Robert Bullard, a professor at Clark Atlanta University who some call the “Father of Environmental Justice,” brought his unique ability to expand perspective in environmentalism to UCSB’s MultiCultural Center on Thursday, February 19 as part of the campus’s celebration of Black History Month. “I am proud to say that I am an environmentalist,” explained Bullard, before joking, “and I have been black most of my life.”

Although obscure to some, environmental justice is a field concerned with the protection of human rights, said Bullard, who explained that whales, while important, are not the only things in need of saving. “The right to breathe clean air is a fundamental human right,” he explained. Landfills, sewage plants, and other unwelcome neighborhood pieces are most often installed in lower income or minority neighborhoods, he explained, and that fact often goes unnoticed by the mainstream environmental movement.

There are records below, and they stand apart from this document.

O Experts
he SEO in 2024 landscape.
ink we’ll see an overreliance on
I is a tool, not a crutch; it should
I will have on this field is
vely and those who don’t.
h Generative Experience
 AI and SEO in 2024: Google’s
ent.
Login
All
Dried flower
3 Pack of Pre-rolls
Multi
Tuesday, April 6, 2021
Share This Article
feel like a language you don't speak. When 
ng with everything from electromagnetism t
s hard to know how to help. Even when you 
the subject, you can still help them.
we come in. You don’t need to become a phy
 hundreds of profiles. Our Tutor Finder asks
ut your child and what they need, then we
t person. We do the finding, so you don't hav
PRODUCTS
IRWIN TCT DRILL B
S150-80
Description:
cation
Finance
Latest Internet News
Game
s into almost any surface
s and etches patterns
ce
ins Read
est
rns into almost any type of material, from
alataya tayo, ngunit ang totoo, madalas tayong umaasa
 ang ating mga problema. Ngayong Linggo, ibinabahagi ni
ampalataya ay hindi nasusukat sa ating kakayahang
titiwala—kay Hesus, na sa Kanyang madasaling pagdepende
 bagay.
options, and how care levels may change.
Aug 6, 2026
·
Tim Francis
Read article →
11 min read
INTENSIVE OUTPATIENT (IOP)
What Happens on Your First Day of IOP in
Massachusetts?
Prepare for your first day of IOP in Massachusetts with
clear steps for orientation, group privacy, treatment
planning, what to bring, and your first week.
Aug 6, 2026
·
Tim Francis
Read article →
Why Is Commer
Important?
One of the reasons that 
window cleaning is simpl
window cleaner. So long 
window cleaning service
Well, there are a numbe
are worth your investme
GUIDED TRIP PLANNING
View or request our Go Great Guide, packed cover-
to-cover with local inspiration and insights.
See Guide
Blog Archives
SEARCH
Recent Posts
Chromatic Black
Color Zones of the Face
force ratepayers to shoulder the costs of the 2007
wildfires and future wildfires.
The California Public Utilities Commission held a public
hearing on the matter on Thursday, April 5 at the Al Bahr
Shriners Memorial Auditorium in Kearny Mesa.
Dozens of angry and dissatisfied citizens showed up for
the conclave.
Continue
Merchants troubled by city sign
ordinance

“Health is a state of complete physical, mental, and social well-being,” said Bullard. “It is not merely the absence of disease and infirmity.” Not only is the air darker and the water less clear in city centers, but there are often fewer grocery stores and parks. The fact that liquor stores outnumber grocery stores in many inner city areas is an environmental issue for Bullard, and represents an unequal distribution of resources in American society. When we deny any people their right to a clean and healthy living environment, we are violating their human rights, he said.

The country was given an unavoidable example in the importance of environmental justice in the wake of Hurricane Katrina. Katrina exposed to everyone watching the fact that in our society there is rampant unchecked poverty, and that there is unavoidable discrimination in the way federal funds are distributed.

Bullard recalled with a smile being invited to the White House to sign an executive order with President Bill Clinton. “I still have the pen,” said Bullard. “For the last eight years, I have not been back. Now, there’s a good chance I will.”